しかし他の魔術にも興味がある。例えばそう、アニメやゲームみたいな攻撃魔術を使えたらかっこいいと思うのだ。
「必要ないと思います。元の世界に帰ったら使えないんですよ。覚えても仕方ないです」
「う。そ、そうかもしれないけど、でも……」
言葉にできない憧れを込めて、じっとユラを見上げる。
数秒後、気だるげな息が漏れた。
「……もう少し光属性を使いこなせるようになったら教えてもいいですけど」
流音は勝利の笑みを浮かべて頷いた。
最近気づいた。ユラは意外と押しに弱い。どうしても、という場合以外は言い争うのを苦手にしているようなのだ。
ある日、ユラが遠い目をして呟いた。
「そうだ、王都に行きましょう」
「急にどうしたの? 大丈夫? 最近寝てる?」
研究に行き詰って現実逃避しているのかと流音は慌てた。
「俺は正常です。王都に行く用事ができただけです」
取り寄せ注文していた本を載せた荷車が盗賊に襲われ、手に入らなくなってしまったらしい。そこでいっそのこと王都の国立図書館に読みに行こうというのだ。それならお金も浮くし、他の調べものも片付く。
「わたしも行きたい! 絶対行く!」
王都といえば、モノリス王国の首都で一番大きな町だ。メテルの町しか知らない流音は好奇心を抑えられなかった。

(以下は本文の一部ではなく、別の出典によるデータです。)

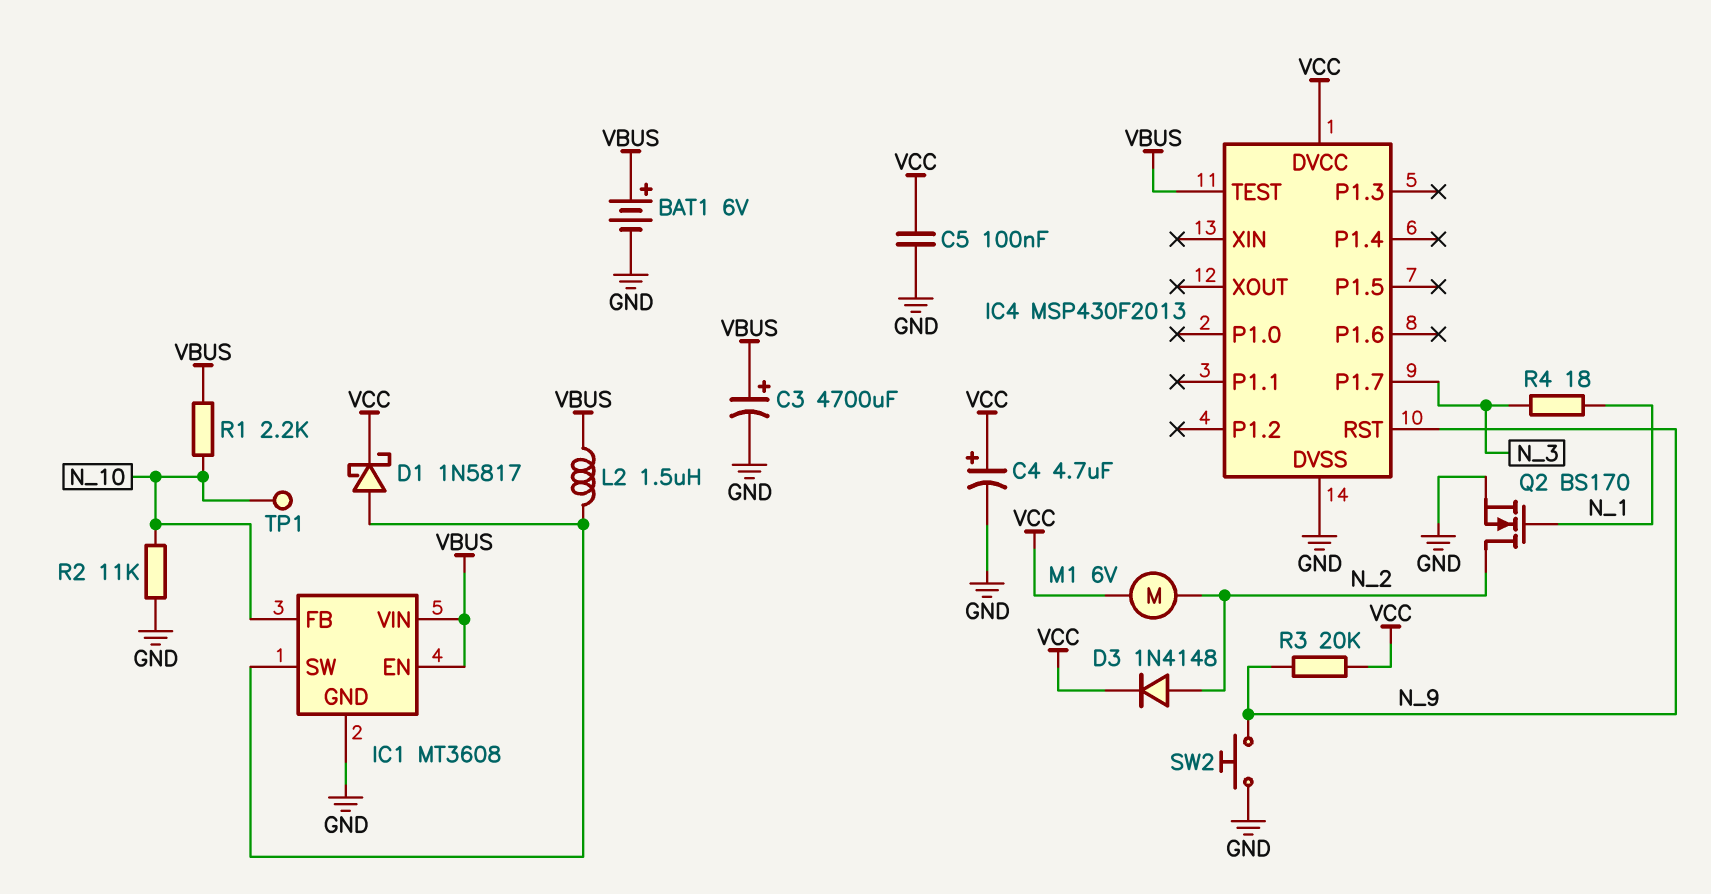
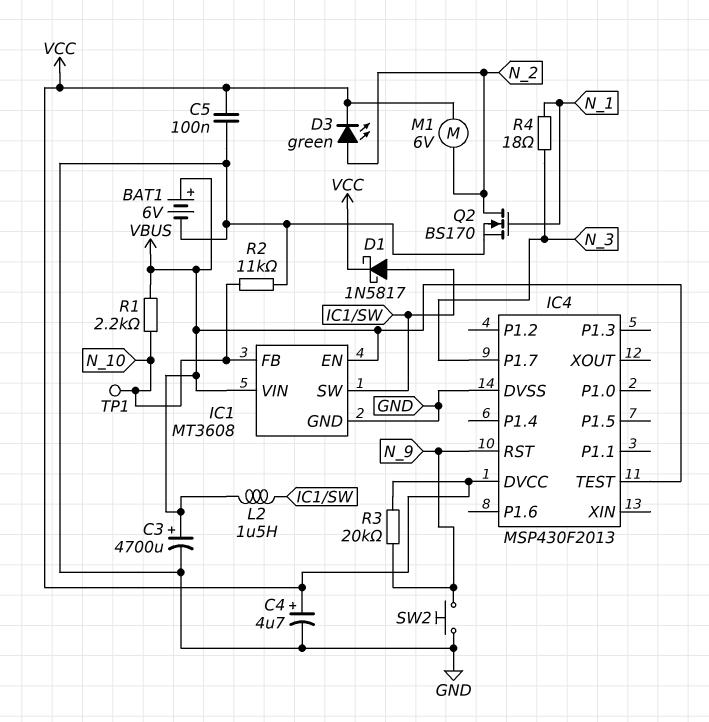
D3: diode 1N4148 (A N_2, K VCC) -> LED green (A N_2, K VCC)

「別にいいですけど、遊びに行くんじゃありません。退屈すると思いますよ」
「平気。あ、そうだ。スピカちゃんも誘っていい?」
「……俺の話を聞いていましたか? 遊びじゃありません」
「分かってるもん。でも大きな図書館に行くんでしょ? スピカちゃんなら喜ぶと思う」
スピカは町の図書館の蔵書を全て読破しており、お小遣いのほとんどを書店で使っている無類の本好きなのだ。他の図書館に行ってみたいと常々嘆いていた。
ユラにしつこく訴えたところ、「必ず保護者の許可を取ってください」と渋々了承させることに成功した。
こうして数日後の王都行きが決定した。